Text section:
*-*-*

There is nothing worse than looking forward to reading a book—especially for a long time—only to not enjoy it when you finally do get to read it. It's even worse when it is so I unenjoyable you have to flounce it.

 

I have been wanting to read Love Overdue for quite some time since I love library/librarian stories. But between plot elements I hate and how unlikeable I found the characters—as well as reading spoilers about the end of the book—this story doesn't seem to be salvageable for me.

 

First, the plot entirely hinges on the hero (Scott) and heroine (D.J.) having gross stranger sex eight years ago. You all know how much I hate that. To make matters exponentially worse D.J. did it to ~not he like herself~. On spring break, dressed like a hooker complete with plexiglass heels (who even?), encouraged by her friends she went out to find a stranger to fuck. (Here are my thoughts on that.) And she was a virgin. Just, why would you . . . just, why? That will never make any sense to me. Sorry I'm not sorry that I'm never going to find that to be in any way empowering and not stupid.

 

And Scott. He apparently cheats on his girlfriend in having that fling. Not that I abide or forgive cheating in any way, shape, or form, but worse—it didn't just happen, he set out to cheat. In reading other reviews apparently he had some convoluted reason: to get better at sex to please his girlfriend. Uhm. What? No . . . wait, what? I get his girlfriend made him feel insecure through no fault of his, but still! How in the world does cheating make things better??

 

So this entire scenario is off-putting, unromantic, and gross on a few levels. But I probably could have dealt with it as usual if the characters were at all likeable to me.

 

With Scott, the book had barely started when we're told he had carried on a sexual relationship with a married woman for sometime after his divorce. Given context clues, it didn't sound as if the woman and her husband had an open marriage, which makes him a homewrecker and he had no guilt about this at all. Worse, he got divorced because his wife cheated on him. What would possess him to do the same to someone else? So, between this and the previous cheating I did not like him at all. Add in what other reviews have said about the way he thought about women, particularly D.J., later on in the book and he apparently reaches dudebro levels of douchey.

*-*-*

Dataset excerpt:
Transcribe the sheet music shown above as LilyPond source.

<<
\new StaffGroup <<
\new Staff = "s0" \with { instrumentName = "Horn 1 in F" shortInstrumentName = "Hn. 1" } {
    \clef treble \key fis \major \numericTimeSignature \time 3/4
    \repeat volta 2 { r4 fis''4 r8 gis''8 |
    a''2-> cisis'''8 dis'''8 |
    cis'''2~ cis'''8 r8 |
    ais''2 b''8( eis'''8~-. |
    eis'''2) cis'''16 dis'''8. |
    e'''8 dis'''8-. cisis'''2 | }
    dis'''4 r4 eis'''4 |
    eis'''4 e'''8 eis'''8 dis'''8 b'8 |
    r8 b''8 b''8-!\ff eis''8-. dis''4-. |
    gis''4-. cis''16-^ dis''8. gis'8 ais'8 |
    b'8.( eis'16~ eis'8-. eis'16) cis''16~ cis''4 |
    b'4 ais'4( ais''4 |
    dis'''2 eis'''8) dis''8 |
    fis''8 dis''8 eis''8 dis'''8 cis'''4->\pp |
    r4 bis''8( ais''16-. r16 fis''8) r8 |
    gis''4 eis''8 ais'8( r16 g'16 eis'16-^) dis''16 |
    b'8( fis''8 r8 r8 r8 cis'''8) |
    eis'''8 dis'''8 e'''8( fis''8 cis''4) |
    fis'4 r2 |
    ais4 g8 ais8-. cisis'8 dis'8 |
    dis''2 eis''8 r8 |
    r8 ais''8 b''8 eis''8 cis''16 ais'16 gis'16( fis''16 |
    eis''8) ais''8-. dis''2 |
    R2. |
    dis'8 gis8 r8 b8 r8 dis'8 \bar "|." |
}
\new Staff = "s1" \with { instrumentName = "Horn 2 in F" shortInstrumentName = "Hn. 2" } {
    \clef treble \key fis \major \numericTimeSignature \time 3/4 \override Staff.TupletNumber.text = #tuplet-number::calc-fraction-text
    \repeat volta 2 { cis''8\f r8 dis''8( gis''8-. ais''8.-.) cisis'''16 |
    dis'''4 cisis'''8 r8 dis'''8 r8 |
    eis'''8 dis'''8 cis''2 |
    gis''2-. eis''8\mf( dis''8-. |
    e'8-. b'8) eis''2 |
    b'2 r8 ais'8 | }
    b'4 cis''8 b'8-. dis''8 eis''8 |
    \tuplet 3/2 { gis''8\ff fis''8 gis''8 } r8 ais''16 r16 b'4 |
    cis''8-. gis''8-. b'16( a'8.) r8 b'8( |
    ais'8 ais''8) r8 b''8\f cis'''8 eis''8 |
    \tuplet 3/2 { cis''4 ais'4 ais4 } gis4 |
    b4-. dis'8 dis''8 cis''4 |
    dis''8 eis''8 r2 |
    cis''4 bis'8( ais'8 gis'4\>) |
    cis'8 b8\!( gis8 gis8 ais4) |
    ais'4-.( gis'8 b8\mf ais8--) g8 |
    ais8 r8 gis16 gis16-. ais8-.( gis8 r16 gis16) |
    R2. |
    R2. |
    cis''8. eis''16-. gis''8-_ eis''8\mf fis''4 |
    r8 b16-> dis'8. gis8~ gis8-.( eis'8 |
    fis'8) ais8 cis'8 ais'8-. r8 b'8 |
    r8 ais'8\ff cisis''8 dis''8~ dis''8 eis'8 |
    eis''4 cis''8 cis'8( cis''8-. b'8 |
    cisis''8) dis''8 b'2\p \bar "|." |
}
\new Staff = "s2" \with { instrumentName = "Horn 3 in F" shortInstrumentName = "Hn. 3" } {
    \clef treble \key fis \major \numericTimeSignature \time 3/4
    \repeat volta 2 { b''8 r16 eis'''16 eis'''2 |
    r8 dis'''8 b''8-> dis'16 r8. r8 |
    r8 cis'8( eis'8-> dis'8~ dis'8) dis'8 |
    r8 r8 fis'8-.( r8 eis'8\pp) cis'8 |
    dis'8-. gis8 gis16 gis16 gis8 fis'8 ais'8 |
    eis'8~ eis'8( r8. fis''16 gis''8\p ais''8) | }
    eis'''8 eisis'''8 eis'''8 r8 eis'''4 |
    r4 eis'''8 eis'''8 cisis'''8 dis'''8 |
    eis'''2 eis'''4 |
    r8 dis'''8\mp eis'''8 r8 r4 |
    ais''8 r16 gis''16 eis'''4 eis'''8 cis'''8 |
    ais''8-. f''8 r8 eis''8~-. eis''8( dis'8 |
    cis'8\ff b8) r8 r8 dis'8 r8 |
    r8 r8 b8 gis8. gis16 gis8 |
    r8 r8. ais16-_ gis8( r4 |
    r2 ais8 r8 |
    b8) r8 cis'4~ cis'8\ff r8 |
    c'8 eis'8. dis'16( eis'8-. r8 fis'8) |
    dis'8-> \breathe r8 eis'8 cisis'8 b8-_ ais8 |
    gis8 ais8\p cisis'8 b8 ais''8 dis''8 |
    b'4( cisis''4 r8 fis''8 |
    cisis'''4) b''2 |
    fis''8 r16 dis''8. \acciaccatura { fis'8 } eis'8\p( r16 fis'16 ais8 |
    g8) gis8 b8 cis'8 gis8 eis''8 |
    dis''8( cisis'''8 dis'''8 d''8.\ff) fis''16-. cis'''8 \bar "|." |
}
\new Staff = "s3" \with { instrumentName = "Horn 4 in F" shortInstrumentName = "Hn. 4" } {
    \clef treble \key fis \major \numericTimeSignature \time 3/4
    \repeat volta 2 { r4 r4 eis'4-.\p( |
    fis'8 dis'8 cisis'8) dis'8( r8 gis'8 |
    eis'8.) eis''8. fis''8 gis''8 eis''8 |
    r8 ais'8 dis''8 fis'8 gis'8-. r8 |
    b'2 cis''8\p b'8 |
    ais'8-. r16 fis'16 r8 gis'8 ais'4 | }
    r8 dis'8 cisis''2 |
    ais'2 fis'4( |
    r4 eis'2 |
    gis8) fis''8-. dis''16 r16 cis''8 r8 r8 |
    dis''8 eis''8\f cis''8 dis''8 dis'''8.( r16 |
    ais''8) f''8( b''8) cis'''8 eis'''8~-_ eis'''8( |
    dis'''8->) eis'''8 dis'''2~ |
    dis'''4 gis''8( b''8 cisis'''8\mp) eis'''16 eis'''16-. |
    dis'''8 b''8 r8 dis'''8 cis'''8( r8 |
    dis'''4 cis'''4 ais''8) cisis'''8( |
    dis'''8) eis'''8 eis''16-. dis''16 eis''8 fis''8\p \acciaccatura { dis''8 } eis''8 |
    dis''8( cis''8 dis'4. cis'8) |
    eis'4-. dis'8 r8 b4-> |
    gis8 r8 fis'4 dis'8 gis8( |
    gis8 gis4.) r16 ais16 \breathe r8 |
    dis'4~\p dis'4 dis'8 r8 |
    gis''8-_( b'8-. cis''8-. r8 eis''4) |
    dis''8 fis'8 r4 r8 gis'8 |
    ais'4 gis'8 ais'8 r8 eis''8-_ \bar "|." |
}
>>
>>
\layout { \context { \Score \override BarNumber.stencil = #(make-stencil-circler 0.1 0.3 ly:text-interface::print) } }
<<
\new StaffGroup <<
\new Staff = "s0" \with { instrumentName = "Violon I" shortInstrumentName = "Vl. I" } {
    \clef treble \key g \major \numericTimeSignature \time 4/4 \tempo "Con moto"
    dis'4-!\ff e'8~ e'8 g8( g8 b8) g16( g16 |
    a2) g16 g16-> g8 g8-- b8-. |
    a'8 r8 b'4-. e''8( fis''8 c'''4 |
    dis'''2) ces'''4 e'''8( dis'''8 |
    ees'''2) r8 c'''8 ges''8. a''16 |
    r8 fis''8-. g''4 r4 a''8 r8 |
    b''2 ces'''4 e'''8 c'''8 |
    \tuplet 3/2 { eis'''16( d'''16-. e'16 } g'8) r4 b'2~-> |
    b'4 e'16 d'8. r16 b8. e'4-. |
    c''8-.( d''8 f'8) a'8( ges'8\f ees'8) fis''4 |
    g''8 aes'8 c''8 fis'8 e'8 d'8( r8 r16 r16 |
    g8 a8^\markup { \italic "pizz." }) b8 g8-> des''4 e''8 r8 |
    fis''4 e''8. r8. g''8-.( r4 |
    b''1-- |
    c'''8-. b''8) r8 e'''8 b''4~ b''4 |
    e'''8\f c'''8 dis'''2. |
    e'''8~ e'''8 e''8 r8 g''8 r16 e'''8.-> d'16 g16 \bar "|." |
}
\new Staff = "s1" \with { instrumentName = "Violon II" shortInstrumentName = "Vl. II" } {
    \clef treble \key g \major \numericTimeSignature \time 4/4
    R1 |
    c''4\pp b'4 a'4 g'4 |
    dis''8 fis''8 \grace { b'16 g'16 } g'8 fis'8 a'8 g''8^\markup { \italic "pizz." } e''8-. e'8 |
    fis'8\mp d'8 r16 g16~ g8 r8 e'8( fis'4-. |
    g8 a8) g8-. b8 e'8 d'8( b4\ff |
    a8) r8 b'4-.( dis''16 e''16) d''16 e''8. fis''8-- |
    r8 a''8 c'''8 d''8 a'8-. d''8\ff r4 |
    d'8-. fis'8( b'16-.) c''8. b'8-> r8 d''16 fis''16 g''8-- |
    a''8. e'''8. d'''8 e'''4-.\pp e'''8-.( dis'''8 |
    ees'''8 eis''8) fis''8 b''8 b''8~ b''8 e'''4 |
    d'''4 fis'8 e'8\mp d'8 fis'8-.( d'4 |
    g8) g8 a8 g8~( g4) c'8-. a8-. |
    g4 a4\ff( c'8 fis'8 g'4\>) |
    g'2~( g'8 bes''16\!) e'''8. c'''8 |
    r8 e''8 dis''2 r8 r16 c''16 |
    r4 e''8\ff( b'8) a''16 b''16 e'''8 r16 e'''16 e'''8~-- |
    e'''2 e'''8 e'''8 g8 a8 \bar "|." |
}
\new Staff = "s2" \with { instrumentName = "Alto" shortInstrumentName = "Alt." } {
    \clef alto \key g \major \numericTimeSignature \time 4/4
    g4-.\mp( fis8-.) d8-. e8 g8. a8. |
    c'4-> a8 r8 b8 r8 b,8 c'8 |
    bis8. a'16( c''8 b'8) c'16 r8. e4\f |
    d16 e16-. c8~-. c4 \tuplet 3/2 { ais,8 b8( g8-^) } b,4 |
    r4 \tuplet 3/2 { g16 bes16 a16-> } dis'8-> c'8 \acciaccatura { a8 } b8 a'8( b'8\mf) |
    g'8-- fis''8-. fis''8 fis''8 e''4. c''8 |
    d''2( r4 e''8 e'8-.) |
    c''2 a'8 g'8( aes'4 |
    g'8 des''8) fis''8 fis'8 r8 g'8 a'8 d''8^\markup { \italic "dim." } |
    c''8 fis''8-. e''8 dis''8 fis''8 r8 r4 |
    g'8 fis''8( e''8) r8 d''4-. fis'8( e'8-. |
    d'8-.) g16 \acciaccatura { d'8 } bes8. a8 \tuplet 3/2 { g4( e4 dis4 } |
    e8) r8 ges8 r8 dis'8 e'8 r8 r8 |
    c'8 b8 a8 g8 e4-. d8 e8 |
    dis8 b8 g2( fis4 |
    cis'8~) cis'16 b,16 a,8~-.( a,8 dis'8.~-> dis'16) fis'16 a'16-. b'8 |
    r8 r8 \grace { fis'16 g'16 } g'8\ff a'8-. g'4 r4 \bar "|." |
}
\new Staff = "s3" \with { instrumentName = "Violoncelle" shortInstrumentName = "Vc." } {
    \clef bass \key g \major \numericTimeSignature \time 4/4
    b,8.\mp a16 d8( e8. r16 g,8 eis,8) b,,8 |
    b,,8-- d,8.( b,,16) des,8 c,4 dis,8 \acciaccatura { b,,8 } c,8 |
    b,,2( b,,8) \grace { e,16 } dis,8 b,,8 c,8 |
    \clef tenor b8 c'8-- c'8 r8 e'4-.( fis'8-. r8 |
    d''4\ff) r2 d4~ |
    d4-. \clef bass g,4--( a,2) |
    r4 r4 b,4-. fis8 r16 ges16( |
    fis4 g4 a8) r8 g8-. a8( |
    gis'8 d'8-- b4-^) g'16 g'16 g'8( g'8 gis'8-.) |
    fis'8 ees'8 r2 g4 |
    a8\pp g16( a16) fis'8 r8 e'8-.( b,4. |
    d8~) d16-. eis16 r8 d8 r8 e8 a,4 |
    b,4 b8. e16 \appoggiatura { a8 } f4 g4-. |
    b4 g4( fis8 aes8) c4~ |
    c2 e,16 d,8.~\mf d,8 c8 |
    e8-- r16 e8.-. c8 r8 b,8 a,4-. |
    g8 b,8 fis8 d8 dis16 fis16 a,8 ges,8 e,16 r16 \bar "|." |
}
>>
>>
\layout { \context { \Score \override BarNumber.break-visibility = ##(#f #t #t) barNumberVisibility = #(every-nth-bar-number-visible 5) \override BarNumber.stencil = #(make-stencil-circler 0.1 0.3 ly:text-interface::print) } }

*-*-*

Extend the review of Love Overdue, starting right after its last sentence. You won't need the lines for this.

Expected answer:
D.J. was more actively awful, at least when it came to Scott. She, deservedly, feels stupid and mortified over her actions eight years ago. Lucky for her, Scott doesn't recognize her. So she takes her prim librarian persona to an extra degree with him so he won't remember. For some weird reason she thinks her life will be destroyed if he does. Okay. But on the other hand she gets pissed at him for not remembering! What? She already acted like an ass the morning after back then when she fled without a word. Now she meets him again and treats him like crap. With outright disdain. Initially so as not to tip him off, but then she starts making up shit about him in her head that makes no sense. According to her, because he jumped into bed with a stranger he's a liar (I still can't work out how she came up with that one), and a player. Then adds on more thinking he's a bigot against the town's lesbian couple. At no point in time, at least not before I DNF'd, does it occur to her that maybe he was pretending to be something he's not that night, too. That maybe she doesn't know anything about the guy whose name she refused to even hear then let alone learn anything else about him. That maybe there is some history between him and the lesbian couple that precipitated his attitude toward them. (Granted, it is a bigoted little town, of course, but she was just looking for more ammunition to hate him for no reason. Turns out half of that couple was his ex-wife, and the other half is the woman with whom she cheated. And she did get wind of the married woman affair, but it only reinforced what she had already convinced herself of.) Her whole bitchy, dismissive demeanor toward Scott and her nonsensical judgment of him made me really dislike her, too.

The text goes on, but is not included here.